# Disney's 2021 Movie Raya



## Joe Leoben (Oct 22, 2020)

Have you already seen the teaser for Disney's upcoming movie "Raya"?

It is a story about a Warrior Girl, searching for a dragon and using two Rattan Sticks as weapons.


----------



## Buka (Oct 22, 2020)

Welcome to Martial Talk, Joe.


----------



## drop bear (Oct 22, 2020)

Buka said:


> Welcome to Martial Talk, Joe.



I was going to do the same.

Looks pretty cool.


----------



## Monkey Turned Wolf (Oct 22, 2020)

Welcome! And yeah, someone sent that to me last night. I'm really excited to see how it turns out. Hoping that they have an actual FMA practitioner doing the choreography, and make it realistic (or at least as realistic as Disney fighting can be).


----------



## Steve (Oct 22, 2020)

The random folks on Twitter seem very excited to see a trailer in which there are diverse representations of people who are not white (i.e., not a bunch of "generic brown people"), no white people, and prominent use of arnis sticks (even if the actual style used seemed more Chinese than from the Philippines).  

I have a 12 year old daughter, so even if it's terrible, I'll still be seeing it.


----------



## Joe Leoben (Oct 26, 2020)

Thank you for sharing the teaser. 
I am really excited about it, aswell as my wife and children


----------



## geezer (Feb 27, 2021)

GordonnotRamsay said:


> I've seen it and loved it.

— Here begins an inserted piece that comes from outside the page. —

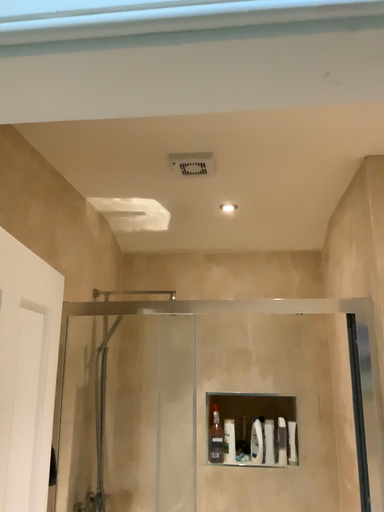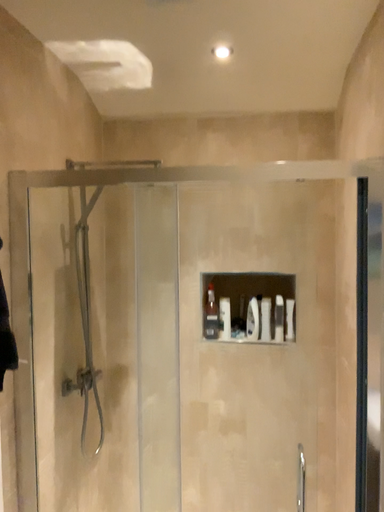
Question: Which way did the camera rotate in the video?

Choices:
 (A) rotated downward
 (B) rotated upward

Answer: (A)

Kinda funny how I saw the memes before the trailer though.



What? You've seen it? Where? I didn't think it was going to be released until March of this year. With all the shut downs I thought it might go strait to streaming on Disney Plus or something.


----------



## Monkey Turned Wolf (Feb 27, 2021)

geezer said:


> What? You've seen it? Where? I didn't think it was going to be released until March of this year. With all the shut downs I thought it might go strait to streaming on Disney Plus or something.


He saw the trailer, not the actual movie. Some people do get movies early though..I know some friends of mine in the military would get essentially bootleg copies of movies not yet out while overseas..not sure if that was a legitimate perk they were given, or they just spread through the ranks, but heard that from a few different people.


----------